Syndrome Noonan is a hereditary autosomal dominant disease. In 50% of cases, molecular genetic verification of mutations of the PTPN11 gene is possible .

Symptoms of Noonan's Syndrome

In newborns there is a delay in growth (length at birth of 48 cm) with normal body weight. From birth, congenital heart defects (valve stenosis of the pulmonary artery, defect of the interventricular septum), cryptorchidism in boys in 60% of cases, combined deformity of the thorax are diagnosed. Various defects of coagulation factors (up to 50%) and dysplasia of the lymphatic system are frequent. Mental retardation occurs in 1/3 of patients.

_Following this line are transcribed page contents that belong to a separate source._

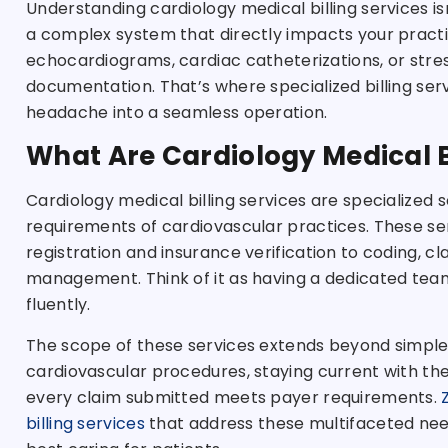
Understanding cardiology medical billing services is
a complex system that directly impacts your practic
echocardiograms, cardiac catheterizations, or stre
documentation. That’s where specialized billing ser
headache into a seamless operation.
What Are Cardiology Medical B
Cardiology medical billing services are specialized s
requirements of cardiovascular practices. These s
registration and insurance verification to coding, c
management. Think of it as having a dedicated team
fluently.
The scope of these services extends beyond simple
cardiovascular procedures, staying current with th
every claim submitted meets payer requirements.
billing services
that address these multifaceted need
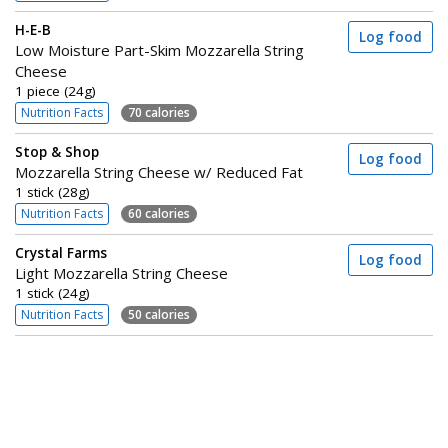
H-E-B
Log food
Low Moisture Part-Skim Mozzarella String
Cheese
1 piece (24g)
Nutrition Facts
70 calories
Stop & Shop
Log food
Mozzarella String Cheese w/ Reduced Fat
1 stick (28g)
Nutrition Facts
60 calories
Crystal Farms
Log food
Light Mozzarella String Cheese
1 stick (24g)
Nutrition Facts
50 calories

How to recognize the Noonan syndrome?

Noonan syndrome is diagnosed on the basis of a combination of short stature, wide or pterygoid neck, chest deformity, congenital heart defects, unusual facial phenotype (frontal tubercles, hypertelorism, rotated ears with dangling curls).

Treatment of Noonan's Syndrome

Surgery

• Violations of the blood clotting system are detected in 20% of cases (deficiency of XI factor, Willebrand's disease, platelet dysfunction).
• There is an increased incidence of congenital chylothorax and chylopericard.
• Hypoplasia or aplasia of lymphatic vessels is found in 20% of cases in the form of generalized or peripheral lymphostasis, lung lymphangiectasis or intestinal wall, cardiosurgical interventions and damage to the lymphatic duct develop chylopericard or chylothorax.
• Malignant hyperthermia is possible with anesthesia, the probability is low (1-2%), but given the severity of this complication, caution should be exercised when conducting anesthesia. The use of the drug datrolene is shown.

What prognosis does the Noonan syndrome have?

It is determined by the spectrum of detected congenital defects and the presence of mental retardation.